Selected text:
Although conceding that each defendant was guilty of one assault, defendants contend that the trial court erred by permitting each of them to be charged for two offenses asserting that an assault upon both federal officers at the same time could only be one act of hindrance by each defendant and hence only one crime under 18 U.S.C. § 111, and that one count of the indictment should have been quashed. They cite in support of their view Ladner v. United States, 358 U.S. 169, 79 S.Ct. 209, 3 L. Ed.2d 199 (1958). Ladner is inapposite as the defendant there received two sentences to be served consecutively on his conviction of two separate assault charges. In the present case, however, the defendants' sentences on the convictions are to run concurrently. We have repeatedly held that a general sentence on several counts of an indictment will be sustained on appeal if the defendant has been properly convicted under any count which is good and which is sufficient in itself to support the judgment and sentence. Barenblatt v. United States, 360 U.S. 109, 115, 79 S.Ct. 1081, 3 L.Ed.2d 1115 (1959); Lawn v. United States, 355 U.S. 339, 359, 78 S.Ct. 311, 2 L.Ed.2d 321 (1958); Hirabayashi v. United States, 320 U.S. 81, 85, 63 S.Ct. 1375, 87 L.Ed. 1774 (1943); United States v. Sheehan, 428 F.2d 67 (8th Cir. 1970); Sachs v. United States, 412 F.2d 357, 360-361 (8th Cir. 1969); Pritchard v. United States, 386 F.2d 760, 763-764 (8th Cir. 1967); Isaacs v. United States, 301 F.2d 706, 733 (8th Cir. 1962). While there has been some criticism of the concurrent sentence doctrine,2 it is still an accepted rule of law, and we therefore hold that in view of defendants' proper convictions on one charge of assault which is sufficient to support the sentences, it is unnecessary to consider the other charges but that the judgments and sentences will be sustained.3

Defendants contend that prejudicial error resulted from the failure of the trial court to sustain the defendants' motion for severance. Fed.R.Crim.P. 8(b), 18 U.S.C., provides that "two or more defendants may be charged in the same indictment or information if they are alleged to have participated in the same act or transaction or in the same series of acts or transactions constituting an offense or offenses." Under the facts in this case, joinder was clearly permissible. See Tillman v. United States, 406 F.2d 930, 934 (5th Cir. 1969). Defendants contend, however, that when evidence concerning the theft of the stolen wallet was introduced against Leach, a severance should have been granted because there is a natural tendency to infer guilt by association, citing King v. United States, 355 F.2d 700, 704 (1st Cir. 1966). Where conduct upon which each of the counts is based is part of a factually related transaction or series of events in which all defendants participated, charges may be properly joined although various offenses were distinct and defendants were not charged on each count or guilty of the same offenses. Jordan v. United States, 416 F.2d 338, 344 (9th Cir. 1969); Williamson v. United States, 310 F.2d 192, 197 (9th Cir. 1962); Wiley v. United States, 277 F.2d 820, 824 (4th Cir. 1960); Kleven v. United States, 240 F.2d 270, 272 (8th Cir. 1957). We find no reversible error here.

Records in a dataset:
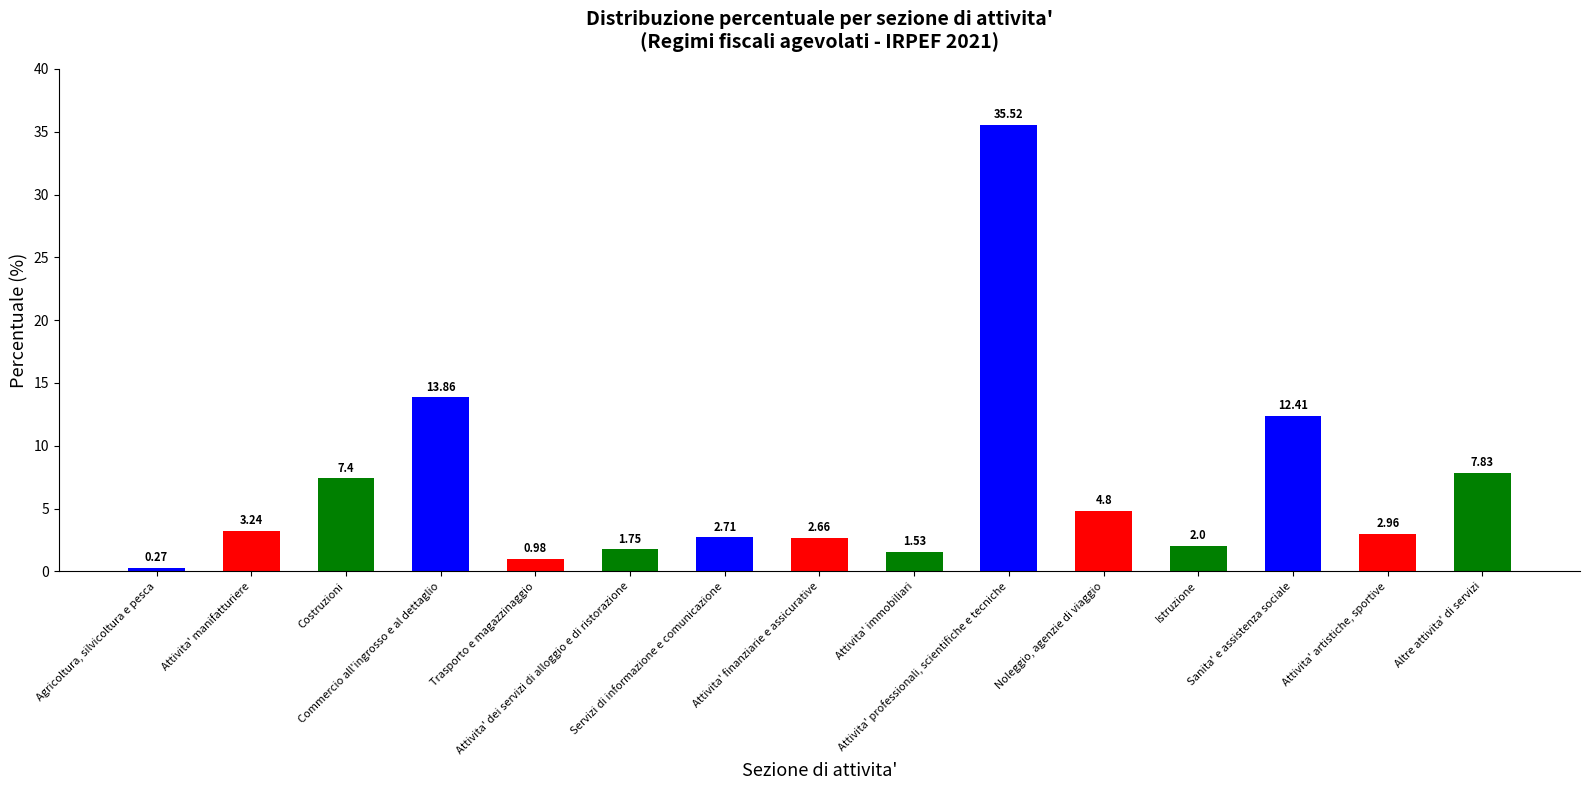

How many values are below 2?

4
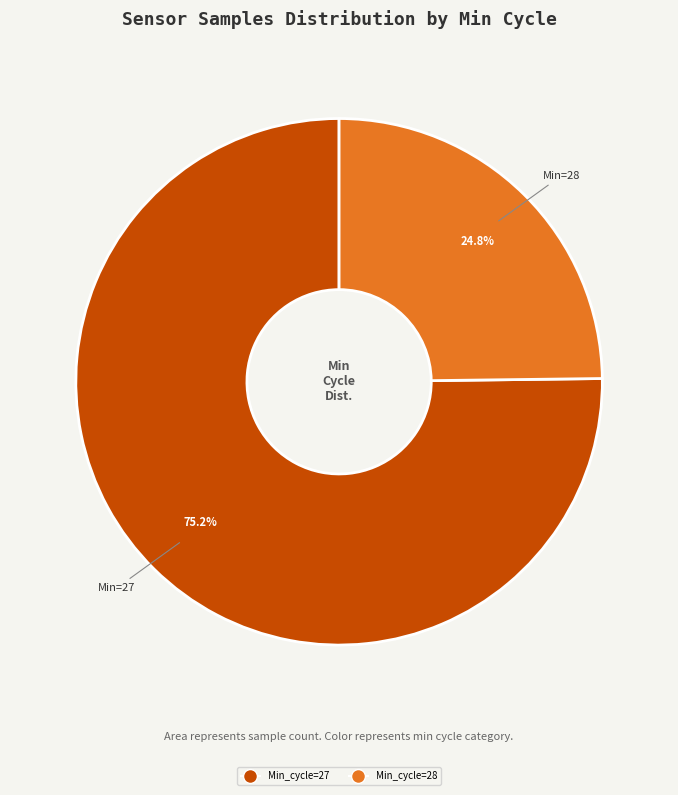

Count the number of slices in the pie.

2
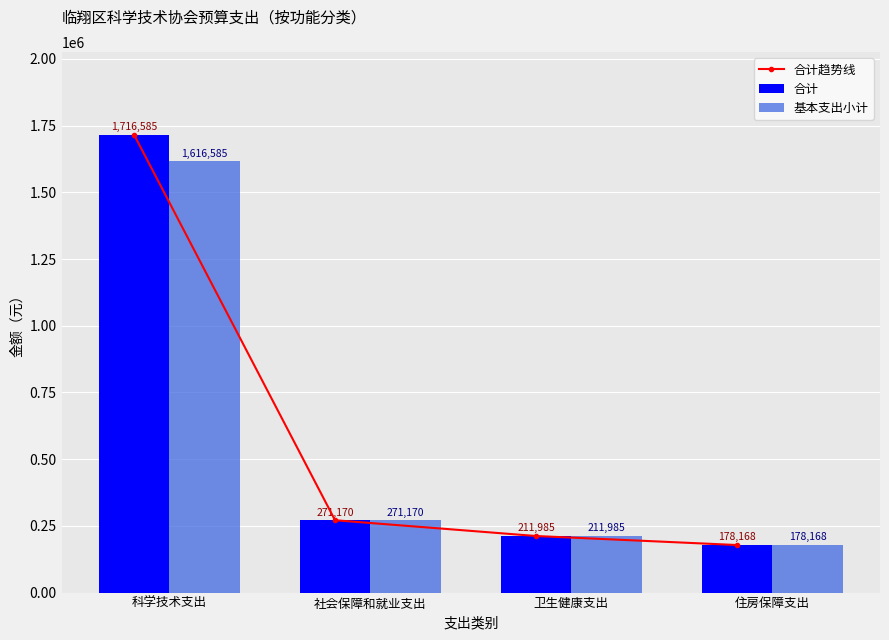

What is the label of the 2nd bar from the left?

社会保障和就业支出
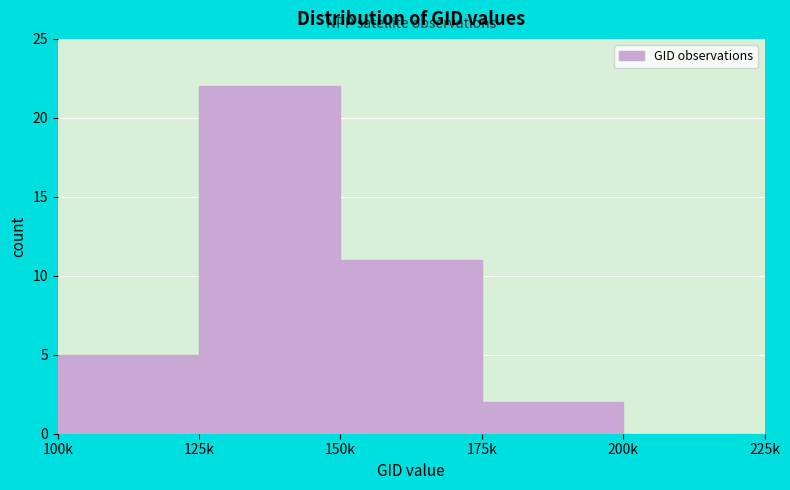

Reading left to right, list all the values displayed in this chart.

100k=5	125k=22	150k=11	175k=2	200k=0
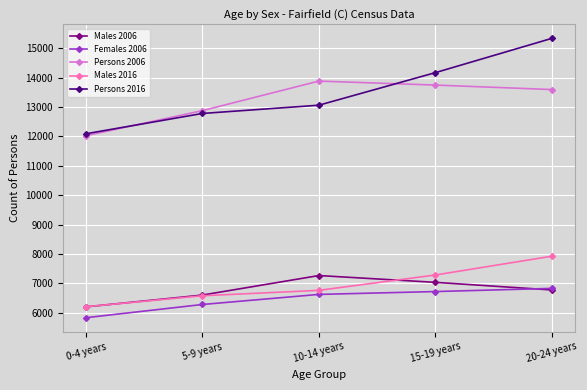

True or false: Males 2006 has more than 1 interior local peaks.

False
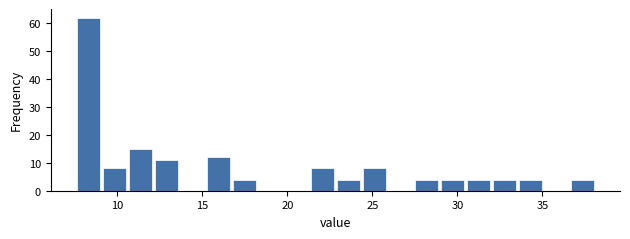

Around what value on the x-axis is the tallest bar? Give the approximate position of its centre, as read against the axis.

8.5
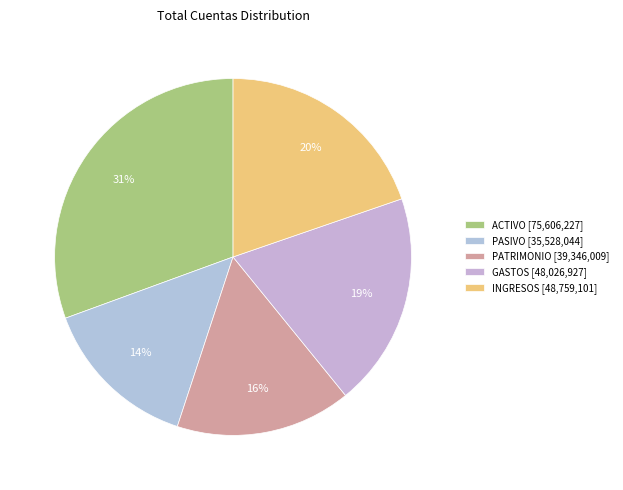

How many segments does this pie chart have?

5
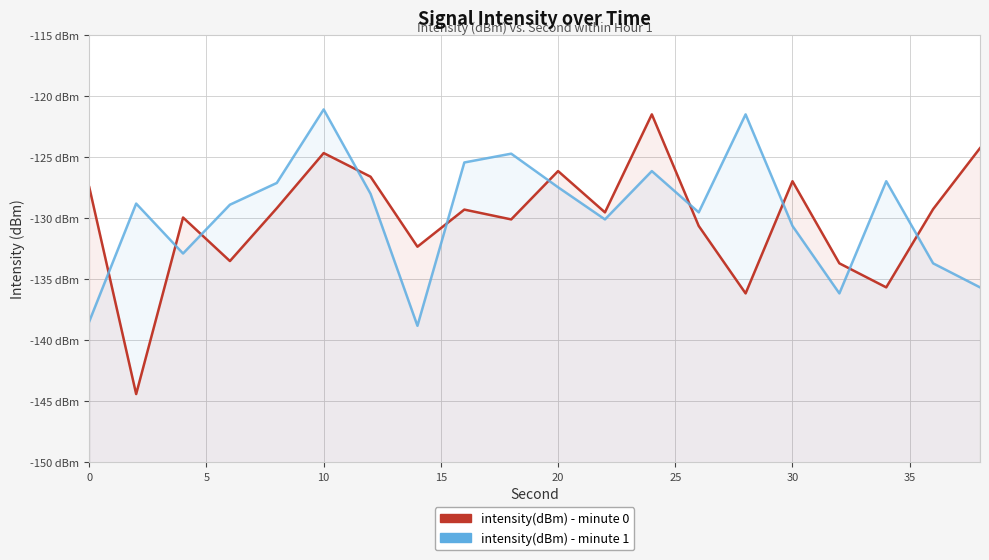

What is the sum of all intensity(dBm) - minute 1 values?

-2591.7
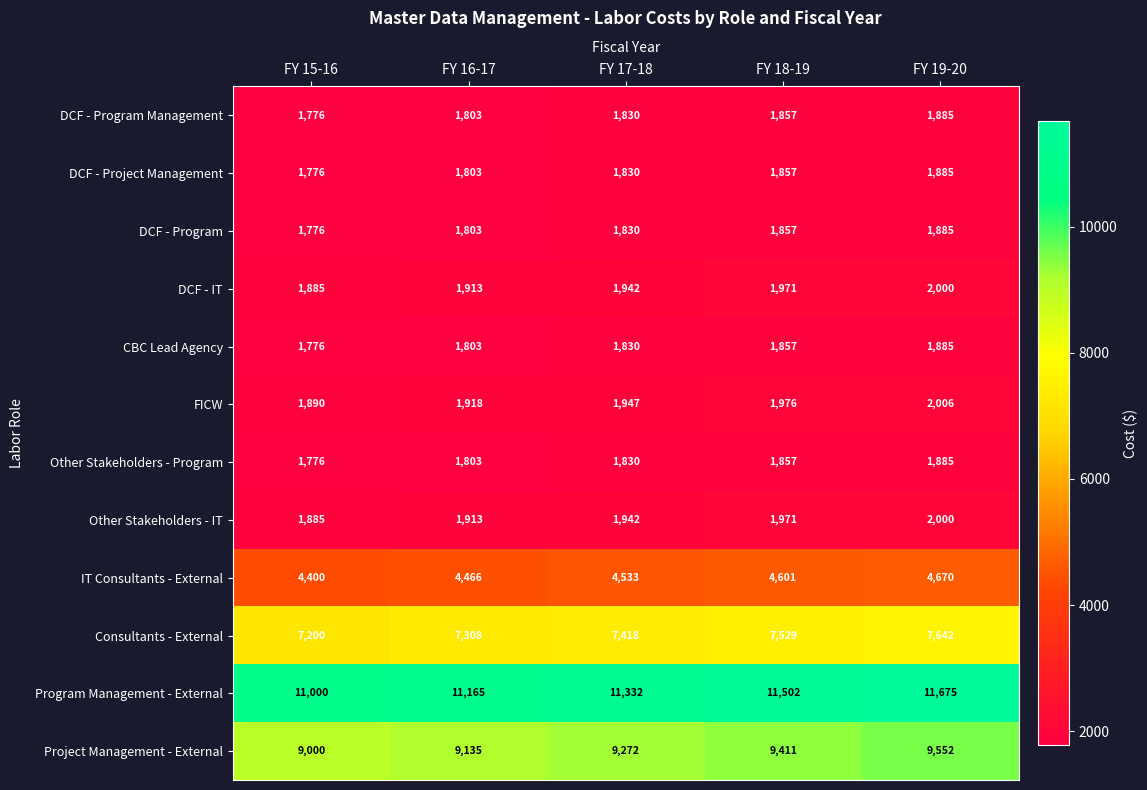

The value of FICW at FY 17-18 is 1947. True or false?

True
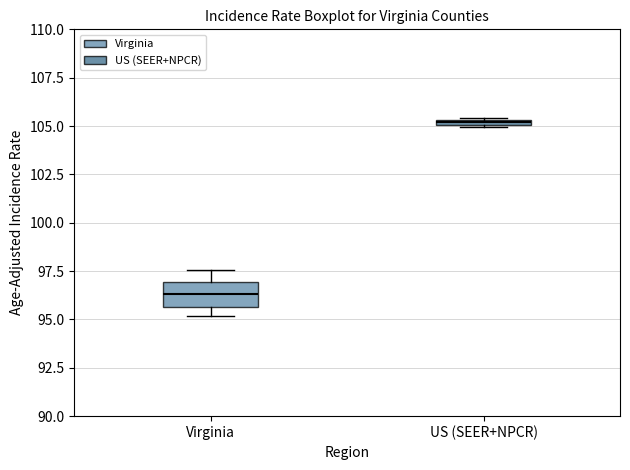

Where does the upper whisker of the box for Virginia end on the y-axis? The values are not printed on the chart, so give them approximately, as read against the axis.

97.5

Exercise set:
A: According to the court opinion, which rule of criminal procedure allows two or more defendants to be charged in the same indictment?
B: Quote the records exactly from the line containing "Reading left to" up to and including the last line of the records, leaving the pictures out.
The text and the records have no connection to each other.

Task-by-task outputs:
A: Fed.R.Crim.P. 8(b), 18 U.S.C.

B:
Reading left to right, list all the values displayed in this chart.

100k=5	125k=22	150k=11	175k=2	200k=0

True or false: Males 2006 has more than 1 interior local peaks.

False

Around what value on the x-axis is the tallest bar? Give the approximate position of its centre, as read against the axis.

8.5

How many segments does this pie chart have?

5

What is the sum of all intensity(dBm) - minute 1 values?

-2591.7

The value of FICW at FY 17-18 is 1947. True or false?

True

Where does the upper whisker of the box for Virginia end on the y-axis? The values are not printed on the chart, so give them approximately, as read against the axis.

97.5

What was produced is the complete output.